Die Amorettenhändlerin (Fresko)

Fresko aus der Villa Arianna, Stabiae, Italien

Die Amorettenhändlerin (italienisch La Venditrice di amorini) ist ein Fresko aus der römischen Antike, das 1759 in Stabiae entdeckt wurde. Dargestellt ist eine Genreszene mit einer Händlerin, die kindliche geflügelte Liebesgötter (Amoretten) zum Verkauf anbietet. Das Fresko zählte im 18. und 19. Jahrhundert zu den bekanntesten Kunstwerken aus der römischen Antike und wurde in zahlreichen Kunstwerken reproduziert.

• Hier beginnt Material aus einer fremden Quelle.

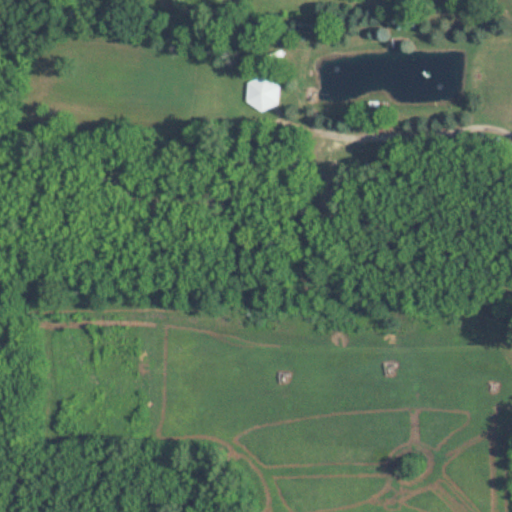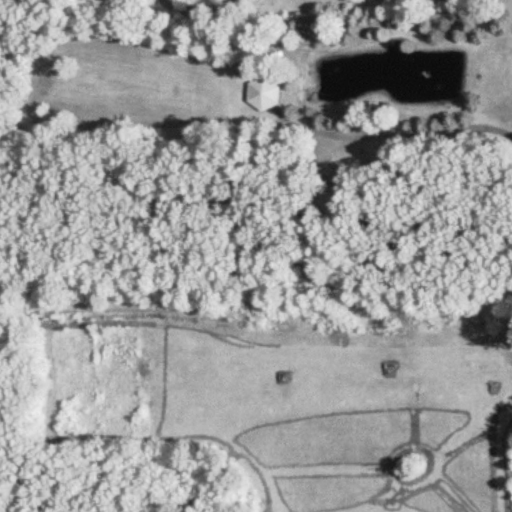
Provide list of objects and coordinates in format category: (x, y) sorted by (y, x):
building: (263, 92)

Die Amorettenhändlerin (La Venditrice di amorini) ()
Die Amorettenhändlerin
(La Venditrice di amorini)
1. Jahrhundert n. Chr.
Fresko
22 × 28 cm
Archäologisches Nationalmuseum Neapel

Fundort Bearbeiten

 
Stabiae und Nachbarorte mit der Eruptionszone des Vesuvausbruchs

Das Stabiae der römischen Antike lag zwischen Neapel und Sorrent in der Nähe des heutigen Ortes Castellammare di Stabia. Um Stabiae herum ließen sich reiche Römer luxuriöse Villen als Sommerfrische errichten. Zu den größten und eindrucksvollsten Bauten in Stabiae gehörte eine Villa, die man heute als Villa Arianna bezeichnet. Das Gebäude, das aus dem zweiten Jahrhundert v. Chr. stammt und damit zu den ältesten Villen in Stabiae zählt, lag an einem Abhang mit einem Ausblick auf den Golf von Neapel. Der Name der Familie, der dieses 14.000 m² umfassende Anwesen gehörte, ist nicht überliefert. Aufgrund der zahlreichen Wandgemälde kann man davon ausgehen, dass die Eigentümer der Villa sehr wohlhabend gewesen sein müssen.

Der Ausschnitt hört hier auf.